Author(s): Wenyan Tu, Ting Gong, Hui Li (corresponding author)
Journal: Government Information Quarterly
Language: English
DOI:https://doi.org/10.1016/j.giq.2024.101942
Online url: View Online
The importance of government transparency in reducing corruption has been well documented. However, the effects of different forms of transparency on containing corruption and whether transparency has a blanket effect across all forms of corruption remain less understood. This study examines the impact of agent-controlled transparency on the latency of different types of corruption. Drawing on a dataset of 30,558 corruptionrelated court judgments in China, this study employs hierarchical linear modeling (HLM) by integrating individual-level data and provincial-level data to yield three major findings. First, agent-controlled transparency is more likely to decrease the concealment of petty corruption than grand corruption.

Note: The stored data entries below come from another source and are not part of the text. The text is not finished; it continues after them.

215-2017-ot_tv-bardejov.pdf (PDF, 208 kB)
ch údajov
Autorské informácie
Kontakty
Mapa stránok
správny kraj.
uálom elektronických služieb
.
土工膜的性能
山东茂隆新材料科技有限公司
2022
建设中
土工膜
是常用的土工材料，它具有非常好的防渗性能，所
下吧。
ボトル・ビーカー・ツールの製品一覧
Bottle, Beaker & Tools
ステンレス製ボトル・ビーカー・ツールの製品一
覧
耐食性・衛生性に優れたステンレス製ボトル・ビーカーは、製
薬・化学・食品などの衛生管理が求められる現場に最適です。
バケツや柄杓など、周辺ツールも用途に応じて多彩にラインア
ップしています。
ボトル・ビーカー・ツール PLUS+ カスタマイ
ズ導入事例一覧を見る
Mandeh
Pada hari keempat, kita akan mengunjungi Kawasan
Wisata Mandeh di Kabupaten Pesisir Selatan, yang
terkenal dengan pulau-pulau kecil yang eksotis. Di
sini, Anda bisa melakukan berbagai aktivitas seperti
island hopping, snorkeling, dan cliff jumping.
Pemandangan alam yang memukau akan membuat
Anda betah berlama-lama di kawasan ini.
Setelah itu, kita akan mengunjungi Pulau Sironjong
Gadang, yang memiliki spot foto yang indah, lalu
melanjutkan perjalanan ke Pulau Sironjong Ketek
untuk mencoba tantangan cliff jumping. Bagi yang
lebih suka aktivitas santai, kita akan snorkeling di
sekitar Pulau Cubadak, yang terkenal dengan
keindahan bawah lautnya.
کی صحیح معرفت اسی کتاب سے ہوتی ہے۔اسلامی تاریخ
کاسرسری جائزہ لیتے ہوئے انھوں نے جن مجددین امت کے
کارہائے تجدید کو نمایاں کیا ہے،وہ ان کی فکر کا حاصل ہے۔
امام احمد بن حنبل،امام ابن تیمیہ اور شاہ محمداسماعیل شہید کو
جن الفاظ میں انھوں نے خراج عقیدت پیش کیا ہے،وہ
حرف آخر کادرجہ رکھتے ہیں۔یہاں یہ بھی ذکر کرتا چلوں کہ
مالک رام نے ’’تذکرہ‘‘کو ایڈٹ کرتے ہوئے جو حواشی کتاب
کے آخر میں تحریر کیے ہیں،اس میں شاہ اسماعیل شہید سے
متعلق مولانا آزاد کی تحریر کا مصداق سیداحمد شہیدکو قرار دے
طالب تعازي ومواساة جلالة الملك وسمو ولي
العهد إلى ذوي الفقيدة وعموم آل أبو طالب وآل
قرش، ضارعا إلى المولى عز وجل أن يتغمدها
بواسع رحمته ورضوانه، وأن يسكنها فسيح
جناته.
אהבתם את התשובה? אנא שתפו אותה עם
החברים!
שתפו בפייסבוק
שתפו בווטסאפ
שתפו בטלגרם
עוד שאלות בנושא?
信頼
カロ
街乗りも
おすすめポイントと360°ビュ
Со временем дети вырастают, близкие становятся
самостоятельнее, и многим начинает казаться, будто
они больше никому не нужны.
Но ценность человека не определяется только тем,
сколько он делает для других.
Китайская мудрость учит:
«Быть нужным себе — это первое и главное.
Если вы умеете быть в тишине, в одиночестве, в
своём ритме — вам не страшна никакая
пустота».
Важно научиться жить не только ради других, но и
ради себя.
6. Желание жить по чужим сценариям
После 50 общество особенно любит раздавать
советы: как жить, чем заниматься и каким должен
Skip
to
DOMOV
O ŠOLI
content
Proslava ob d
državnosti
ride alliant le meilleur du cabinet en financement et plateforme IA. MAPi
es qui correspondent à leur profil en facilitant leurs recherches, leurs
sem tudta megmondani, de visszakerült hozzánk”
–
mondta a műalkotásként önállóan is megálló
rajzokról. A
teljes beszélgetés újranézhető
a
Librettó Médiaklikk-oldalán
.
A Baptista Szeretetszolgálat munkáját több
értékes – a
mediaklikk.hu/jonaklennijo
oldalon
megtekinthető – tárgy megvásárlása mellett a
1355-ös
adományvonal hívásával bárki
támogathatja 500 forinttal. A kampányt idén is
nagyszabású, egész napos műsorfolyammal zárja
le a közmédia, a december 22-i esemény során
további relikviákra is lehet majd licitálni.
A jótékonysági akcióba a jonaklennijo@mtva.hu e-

Furthermore, agentcontrolled transparency is more likely to reduce the latency of autocorruption than transactive corruption, which is usually disguised in normal social interactions. Third, when the scale and form of corruption are combined into four types, namely petty autocorruption, grand autocorruption, petty transactive corruption, and grand transactive corruption, agent-controlled transparency is more likely to reduce the latent period of petty autocorruption than that of other types.
Tu, W., Gong, T., & Li, H. (2024). The divergent effects of agent-controlled transparency on corruption latency: Evidence from China. Government Information Quarterly, 41(2), 101942.